WORD ON THE STREET: How safe are UJ campuses?

UJ has taken additional security measures with protection services patrolling all four campuses 24 hours a day. The university has also collaborated with JMPD, SAPS, and the City of Johannesburg to install smart cameras on various routes in an attempt to ensure student safety.

The Open Journal asked UJ students studying at the university’s APK and DFC campuses how they felt about these new security measures.

Thandeka Nkabinde, 19, First-year, Human Resource student, APK.

“I feel criminals will be afraid as more protection will be allocated to campus, and students who study at night will feel safer as there will be someone trustworthy to walk with them, I will feel more at ease with having protection around me.”

Mduduzi Mphafudi, 21, Third-year, Bcom Accounting student, APK.

“At the moment students, safety is questionable since there’s an increase in robbery within the campus, with that being said campus cameras must be allocated to every side of the campus and they must be switched on at all times.

However, collaborating with SAPS and JMPD will ensure student safety within and outside campus, it will make travelling for students easier, especially students who travel to off-campus accommodation.”

While some students welcomed the new security measures others felt that more needed to be done to protect students.

Shereen Nkosi, 22, First-year, Biomedicine student, DFC.

“I find it as a good act but they shouldn’t make it too extreme, officers should be there but not at every corner. They should focus on training the security guards that we have instead of putting in more people.

I carry a knife as I live in town, I carry it with me not because I want to harm students but to protect myself so a place where we can put our weapons when we arrive on campus will be efficient as not every person with a weapon is a criminal.”

Mthokozisi Mathebula, 20, First-year student, DFC.

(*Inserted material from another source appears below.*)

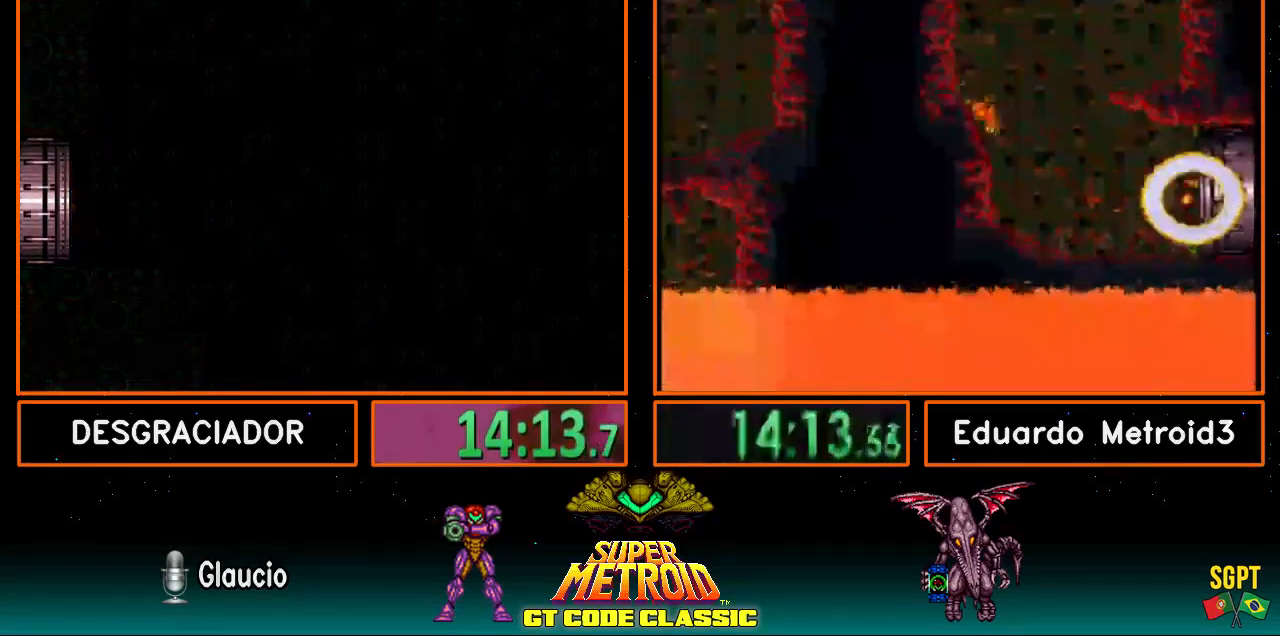
{"buttons": ["B", "DPAD_LEFT"], "events": [[50, "DPAD_LEFT", "down"], [200, "DPAD_LEFT", "up"], [383, "DPAD_LEFT", "down"]]}
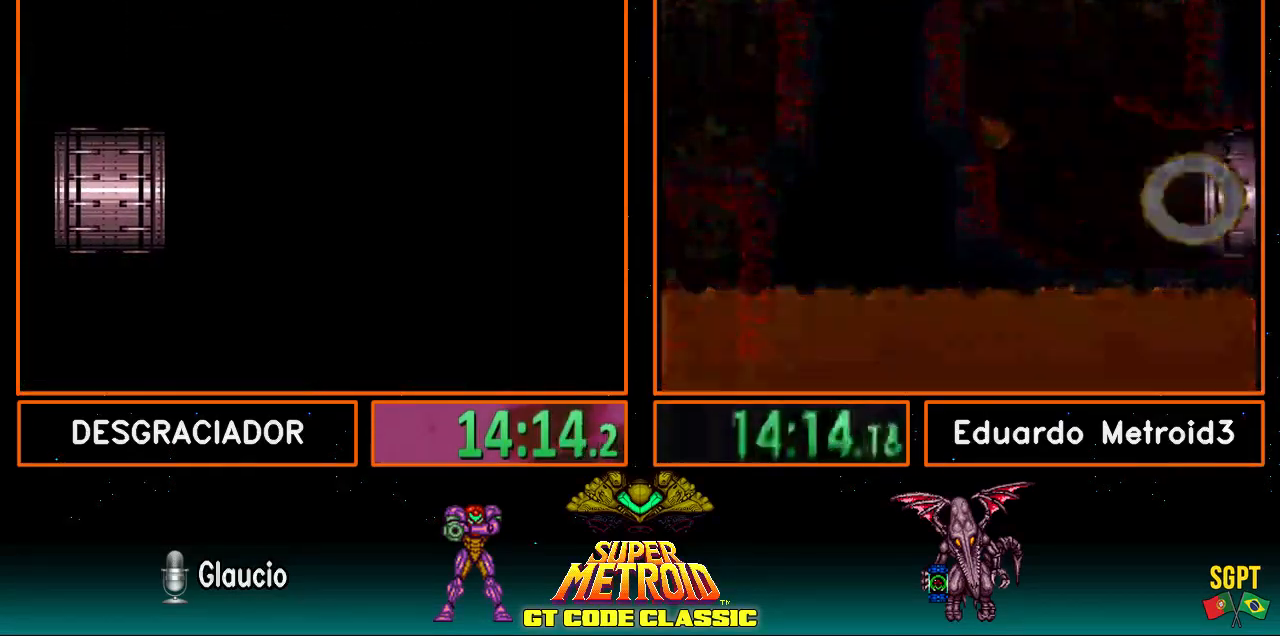
{"buttons": ["B", "DPAD_LEFT"], "events": []}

“We only want SAPS and JMPD to only patrol outside DFC campus as that is where crime takes place, we are safe [on] campus, as students [we are] our own security if there’s a crime [taking] place we will rise up to stop the perpetrator, we are a small campus and we know each other.

They need to train and give weapons to the 24-hour patrollers as I can mug one of them, [on] campus I feel there’s a need for panic buttons at designated areas that will automatically shut down all entrance points in case a crime takes place.”

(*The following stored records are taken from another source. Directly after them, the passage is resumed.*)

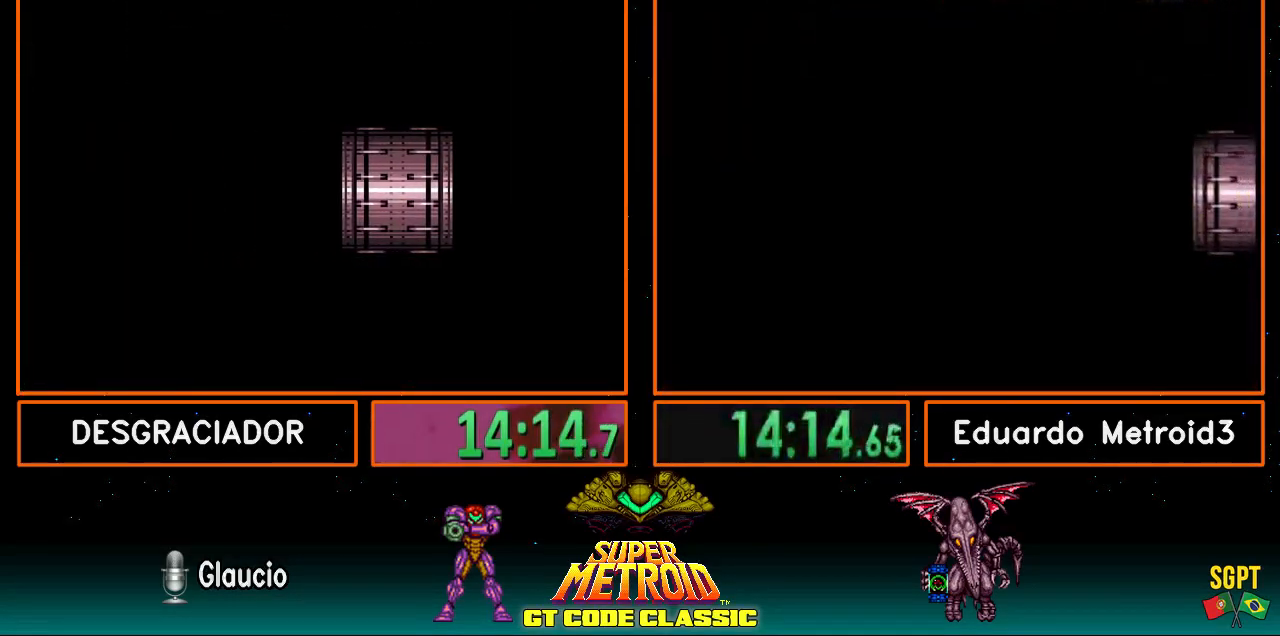
{"buttons": ["B", "DPAD_LEFT"], "events": []}
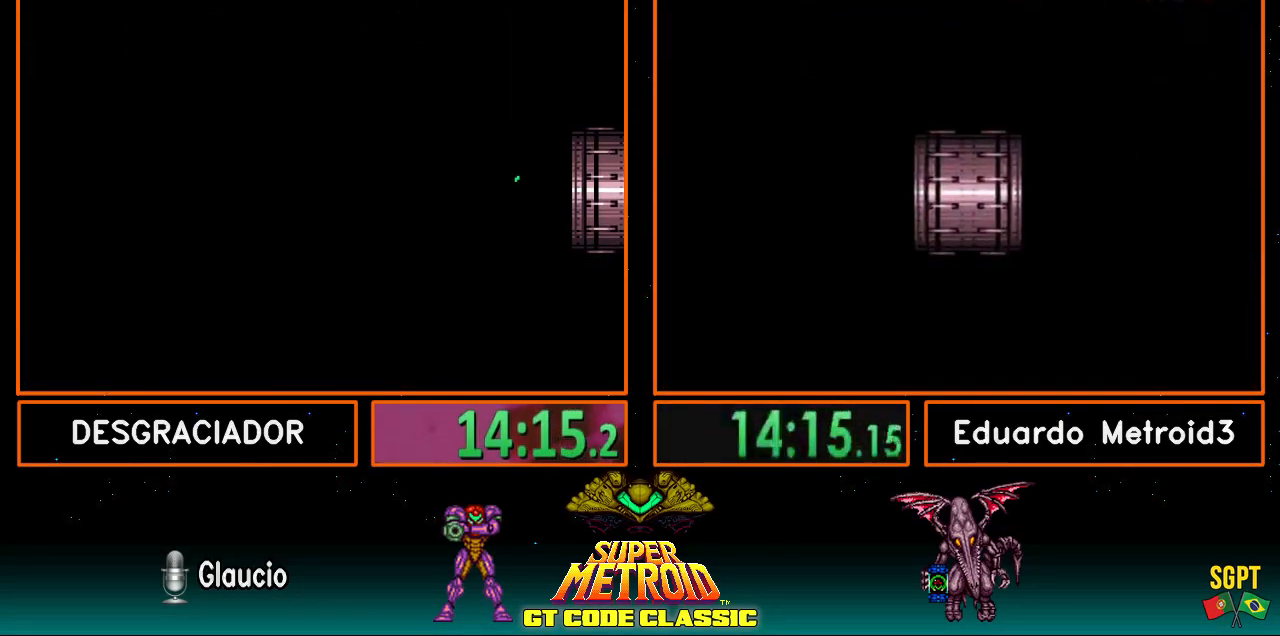
{"buttons": ["B", "DPAD_LEFT"], "events": []}
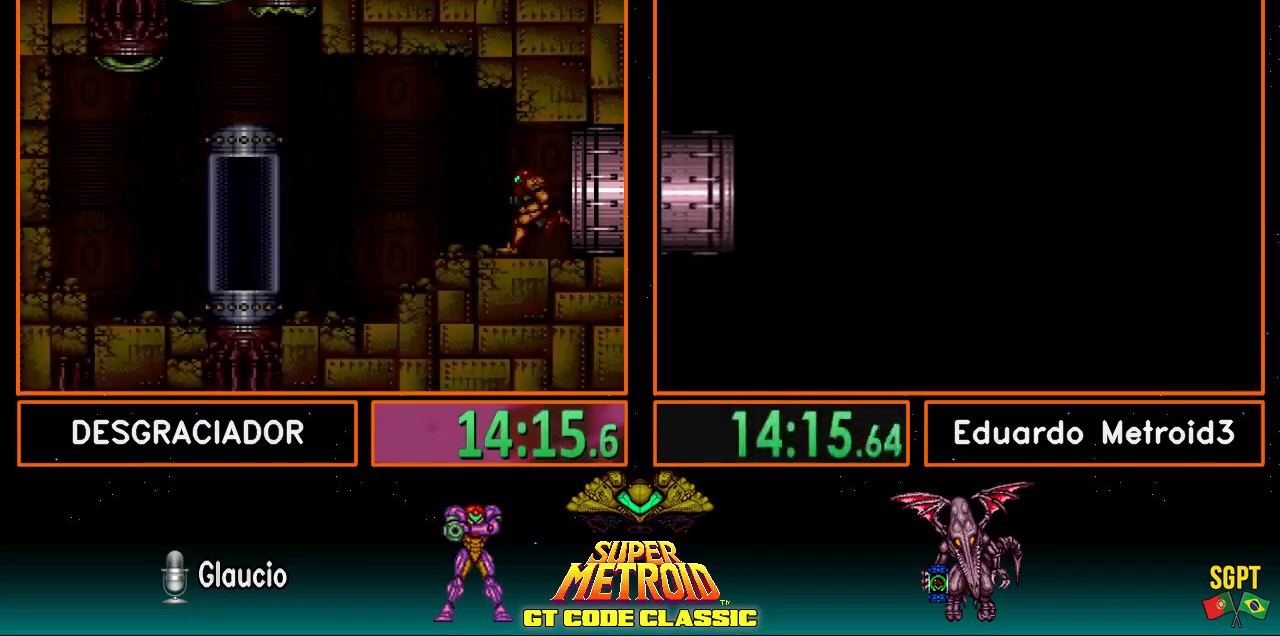
{"buttons": ["DPAD_LEFT"], "events": [[183, "A", "down"], [317, "A", "up"], [483, "B", "up"]]}
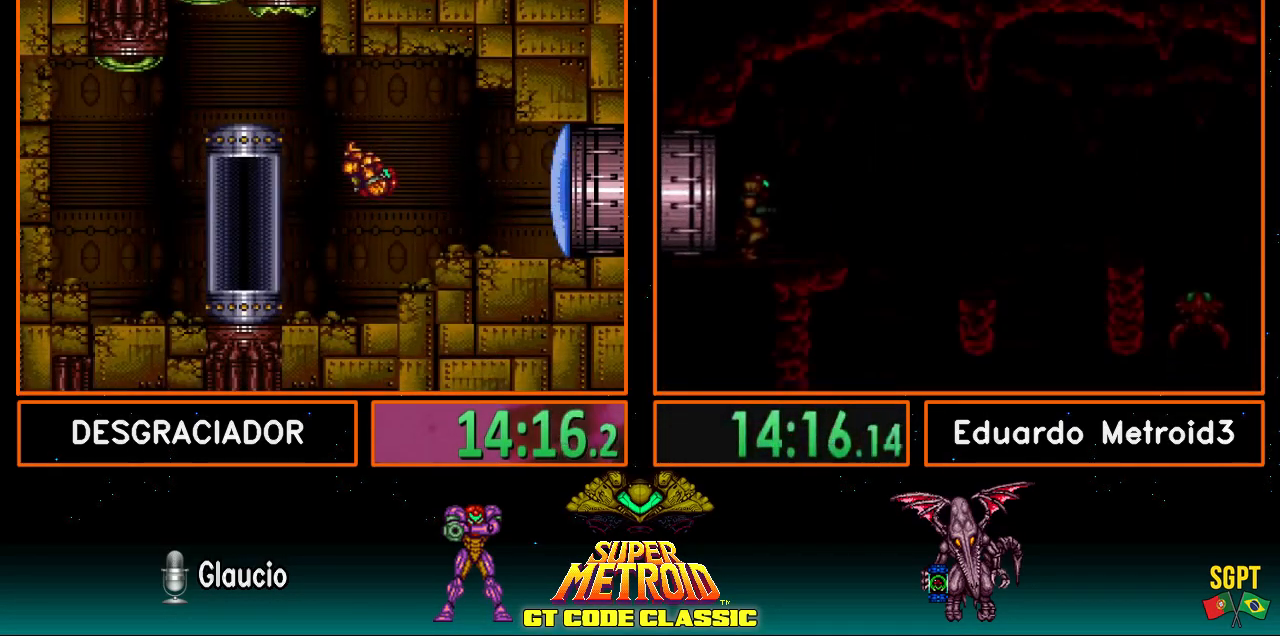
{"buttons": [], "events": [[217, "L1", "down"], [300, "DPAD_LEFT", "up"], [500, "L1", "up"]]}
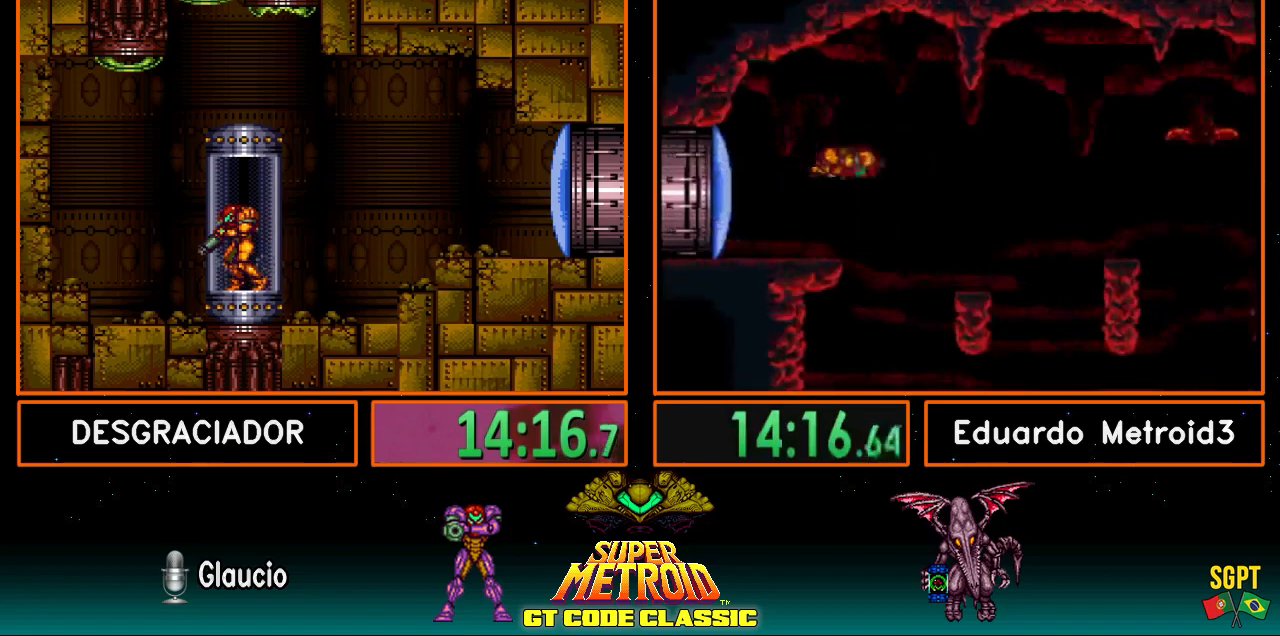
{"buttons": [], "events": []}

Mulaudzi Tsireledzo, 18, First-year, Human Resource student, APK.

“It ensures our safety as we have more protection compared to the past, they should also allocate securities in the labs but I like the fact that we will feel safer as SAPS and JMPD officials are around and they have been trained, having them on guard at campuses on its own makes me feel safe around campus.”

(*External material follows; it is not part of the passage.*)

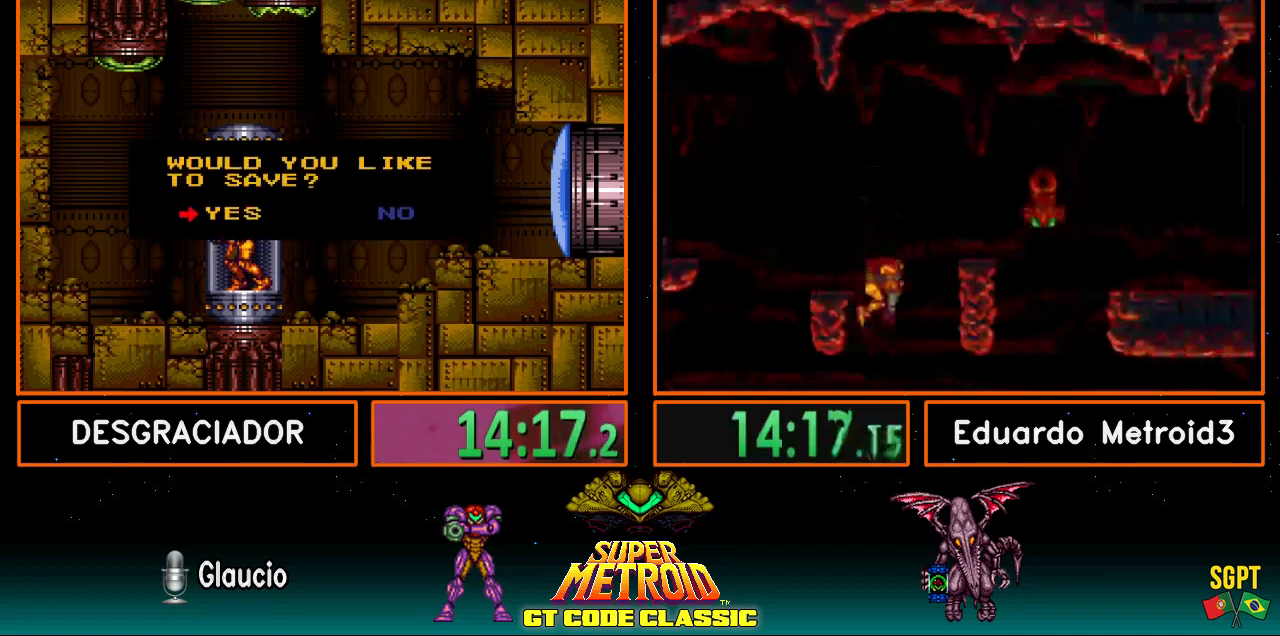
{"buttons": [], "events": [[33, "A", "down"], [217, "A", "up"]]}
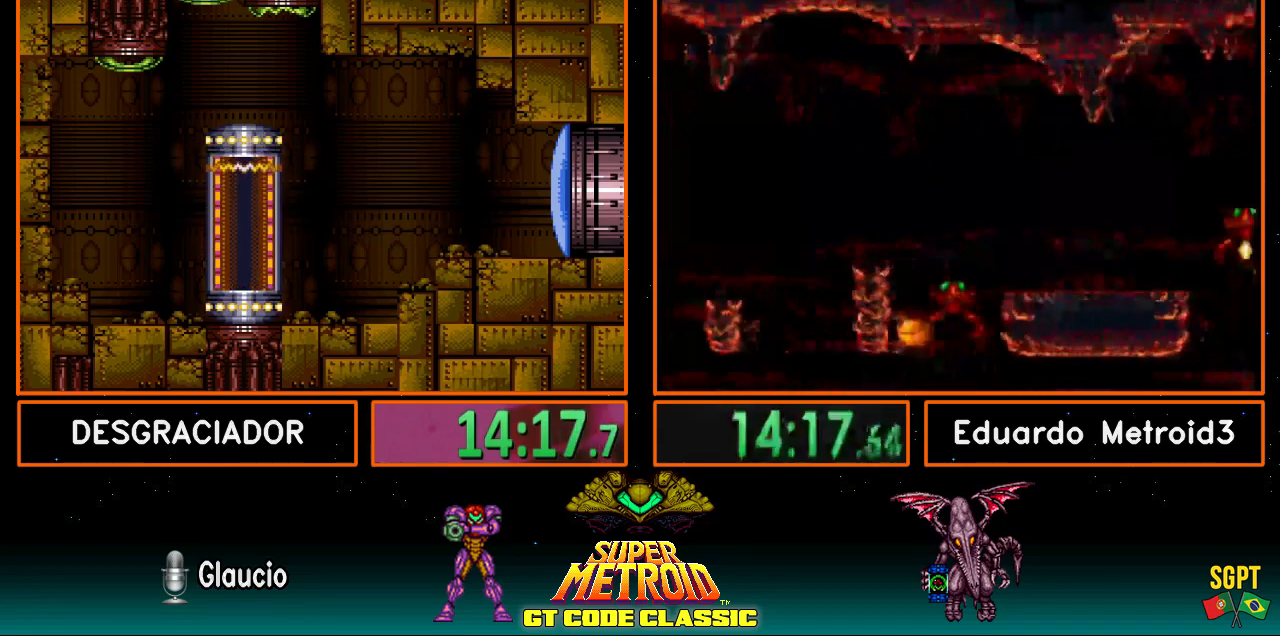
{"buttons": ["B", "DPAD_RIGHT"], "events": [[167, "B", "down"], [317, "DPAD_RIGHT", "down"]]}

Khensani Kubayi, 19, First-year, Public Management and Governance student, APK.

“I think it’s a good thing that new smart cameras will be installed as crime on campus takes place often, having new working cameras will make students and securities job easier and it’s an effective way to catch criminals.”

Some students were not very happy about the situation.

MK Nkosi, 19, First-year, Biomedicine student, DFC

“I feel as if it’s going to be effective only for a few weeks and that police will  get tired of patrolling and will, therefore, accept bribes as we all love money after all.”

Ntandoyakhe Moyo, 21, Second-year, Bcom Finance student, APK.

“Having police around will make me uncomfortable but I do understand the reason why UJ is collaborating with these forces it’s to improve our security and ensure that we are safe at all times.”

Mpho Kgarodi, 20, First-year, Biomedicine student, DFC

“It’s not good because I feel as if I’m going to be under surveillance so I won’t be free and comfortable with police officers patrolling inside campus, I feel that it is a trap and that officers will end up taking into account what we are doing instead of basing it on our safety.”

Since the beginning of last year,  as part of the institution’s new safety measures people’s cars are searched at the gates and students’ bags are searched at the library entrance. It is not yet clear whether the university will be making any new improvements to their security, similar to those suggested by students that we interviewed.